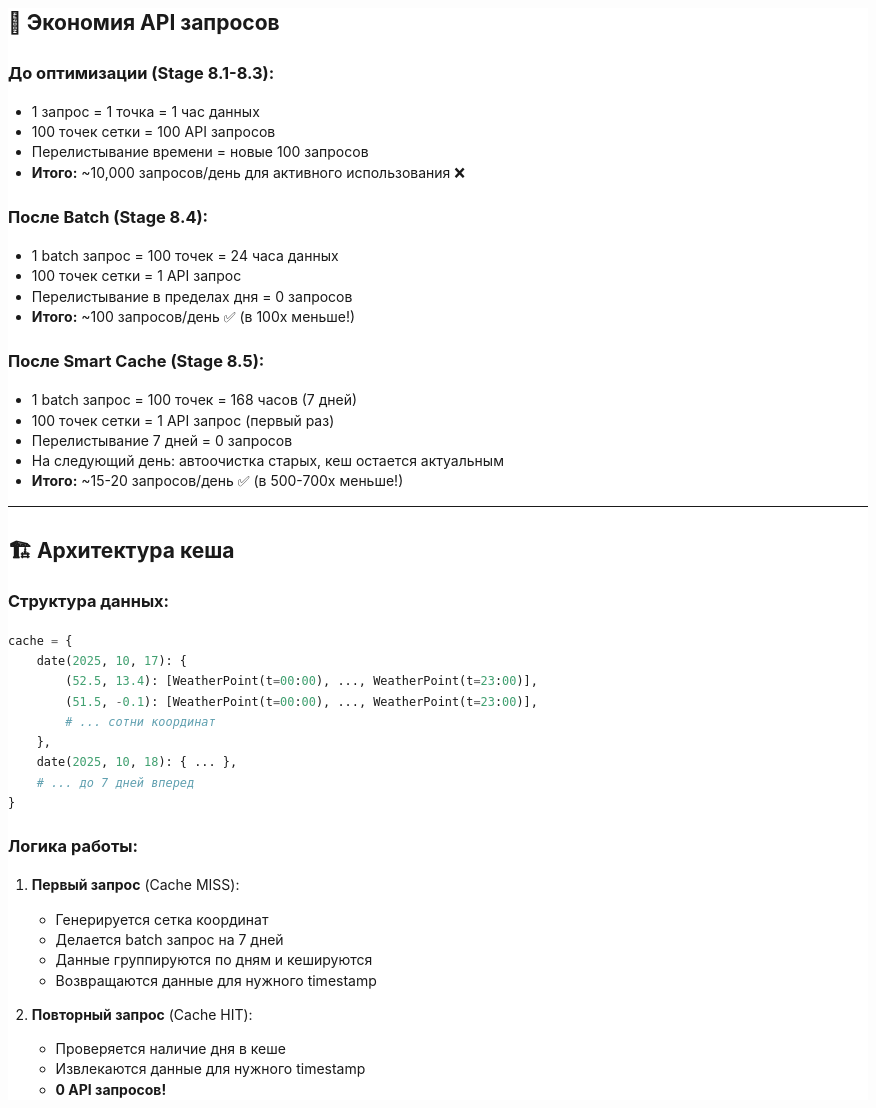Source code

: ## 🎯 Экономия API запросов

### До оптимизации (Stage 8.1-8.3):
- 1 запрос = 1 точка = 1 час данных
- 100 точек сетки = 100 API запросов
- Перелистывание времени = новые 100 запросов
- **Итого:** ~10,000 запросов/день для активного использования ❌

### После Batch (Stage 8.4):
- 1 batch запрос = 100 точек = 24 часа данных
- 100 точек сетки = 1 API запрос
- Перелистывание в пределах дня = 0 запросов
- **Итого:** ~100 запросов/день ✅ (в 100x меньше!)

### После Smart Cache (Stage 8.5):
- 1 batch запрос = 100 точек = 168 часов (7 дней)
- 100 точек сетки = 1 API запрос (первый раз)
- Перелистывание 7 дней = 0 запросов
- На следующий день: автоочистка старых, кеш остается актуальным
- **Итого:** ~15-20 запросов/день ✅ (в 500-700x меньше!)

---

## 🏗️ Архитектура кеша

### Структура данных:
```python
cache = {
    date(2025, 10, 17): {
        (52.5, 13.4): [WeatherPoint(t=00:00), ..., WeatherPoint(t=23:00)],
        (51.5, -0.1): [WeatherPoint(t=00:00), ..., WeatherPoint(t=23:00)],
        # ... сотни координат
    },
    date(2025, 10, 18): { ... },
    # ... до 7 дней вперед
}
```

### Логика работы:
1. **Первый запрос** (Cache MISS):
   - Генерируется сетка координат
   - Делается batch запрос на 7 дней
   - Данные группируются по дням и кешируются
   - Возвращаются данные для нужного timestamp

2. **Повторный запрос** (Cache HIT):
   - Проверяется наличие дня в кеше
   - Извлекаются данные для нужного timestamp
   - **0 API запросов!**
· · · · ·
EXERCISE:
Your response should consist solely of the lines from the one that holds "1. **Первый запрос**" through the end of the listing above, reproduced exactly.

WRITTEN REPLY:
1. **Первый запрос** (Cache MISS):
   - Генерируется сетка координат
   - Делается batch запрос на 7 дней
   - Данные группируются по дням и кешируются
   - Возвращаются данные для нужного timestamp

2. **Повторный запрос** (Cache HIT):
   - Проверяется наличие дня в кеше
   - Извлекаются данные для нужного timestamp
   - **0 API запросов!**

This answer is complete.